Utah is one of the best places to go hiking — and there are a lot of places to go to. However, hiking involves a little bit of danger, and going unprepared can have you going home with a few injuries.
1. Get Fit
Salt Lake City is home to some of the fittest people in the nation — but that doesn’t mean you can just get off the couch and start hiking the hard trails. Hiking unprepared can earn you a few chiropractic treatment sessions — or a longer stint of rehab if you get injured badly. Start building up your endurance with light jogging, hikes can take hours and you don’t want to run out of gas in the middle of the trail. Work on your balance to avoid nasty slips or to minimize the chances of injury when you do take a fall. Do some sit-ups and work on your core — strong abs will keep your posture straight, which helps you avoid knee pain and ankle sprains.
2. Wear the Right Clothes
Don’t wear jeans or your regular clothes on the trail. Normal clothes will chafe or get heavy due to sweat. Wear clothes you usually wear when working out such as dri-fit shirts or any shirt with wicking properties. Wear pants or leggings if you’re just starting out to avoid minor scratches and irritating insect bites. You don’t need to buy hiking boots unless you’re hiking on muddy or slippery terrain (although the ankle support is great), a good pair of sneakers or hiking sandals should be fine for easier trails.
3. Pace Yourself
Hiking isn’t a race. Set a comfortable pace and stick with it. Going fast increases your chances of slipping and spraining your knees or ankle. Getting winded also reduces your overall balance which could land you in difficult situations. Keep things slow in your first few hikes and don’t forget to drink water.

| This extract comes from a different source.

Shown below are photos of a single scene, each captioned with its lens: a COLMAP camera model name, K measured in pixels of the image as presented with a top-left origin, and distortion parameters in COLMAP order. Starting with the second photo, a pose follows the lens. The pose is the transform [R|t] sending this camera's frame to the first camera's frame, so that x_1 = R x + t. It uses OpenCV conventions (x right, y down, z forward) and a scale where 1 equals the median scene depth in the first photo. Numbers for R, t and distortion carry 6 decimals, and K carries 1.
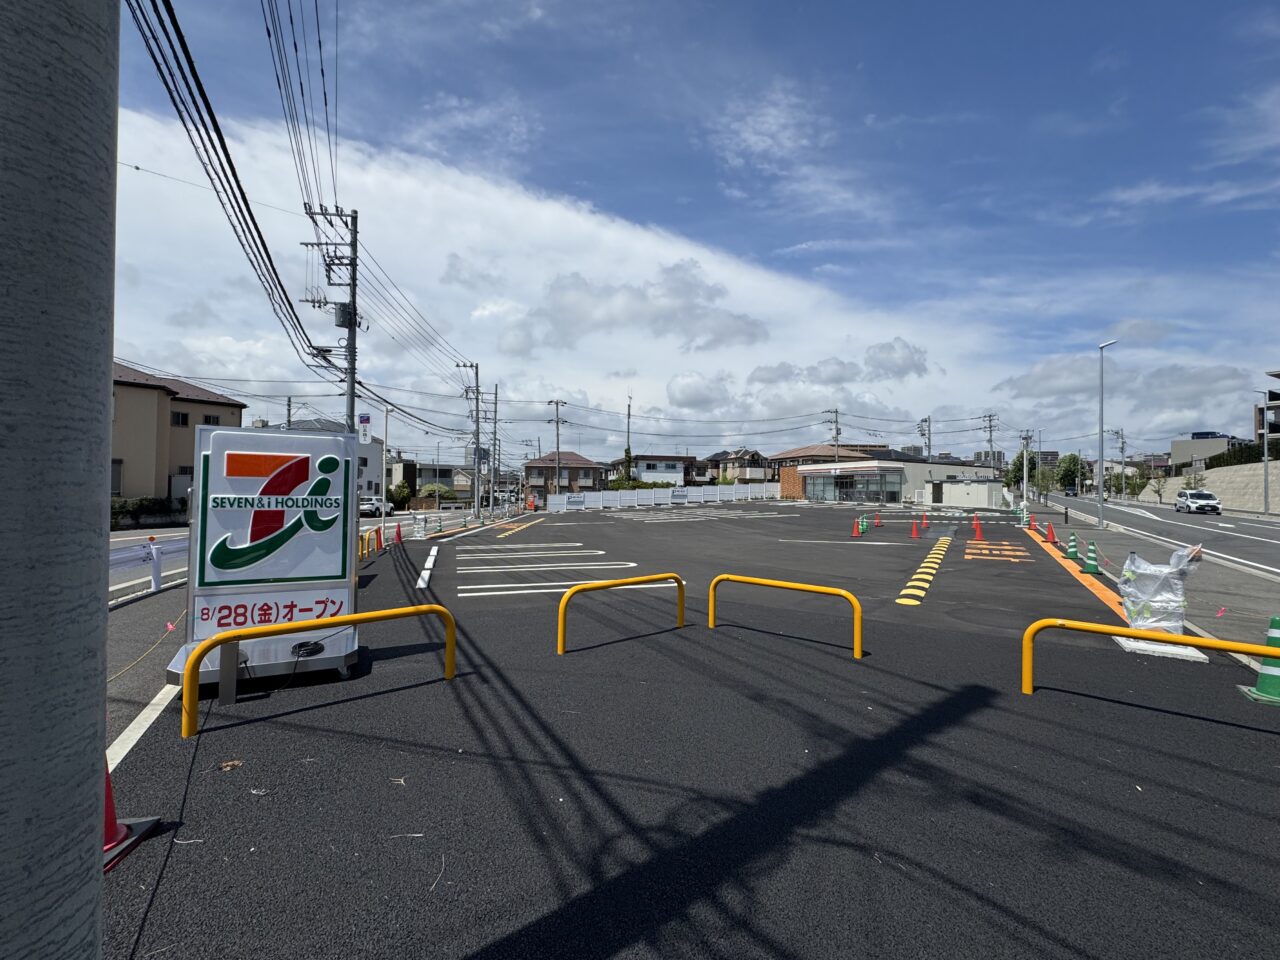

4. Watch Your Surroundings
The Utah trails are home to spiders, bees, ants, and many more biting insects. You’ll also have to worry about poison ivy, poison oak, and poison sumac. Mountain lions and moose are very rarely seen in beginner trails — but the occasional rattlesnake is not unheard-of. Keeping an eye on where you walk can keep you safe from nasty bites or itchy leaves. Stay on the trail and listen to warnings from the lead hiker. If you’re the one in front, call out warnings when you encounter difficult terrain, poison ivy, or some other hazard.
5. Don’t Get Burned
Hiking exposes you to a lot of sunlight, and that can be a problem. Just a couple of hours under the sun can leave you with a nasty case of sunburn — and UV concentrations are especially high in Utah. Use sunblock on skin exposed to the sun. Make sure to re-apply every hour because excessive sweating can cut its efficacy by half.
Hiking is a great activity — and a safe one if you follow certain guidelines. Do a bit of preparation and you should be ready for your first hike in no time.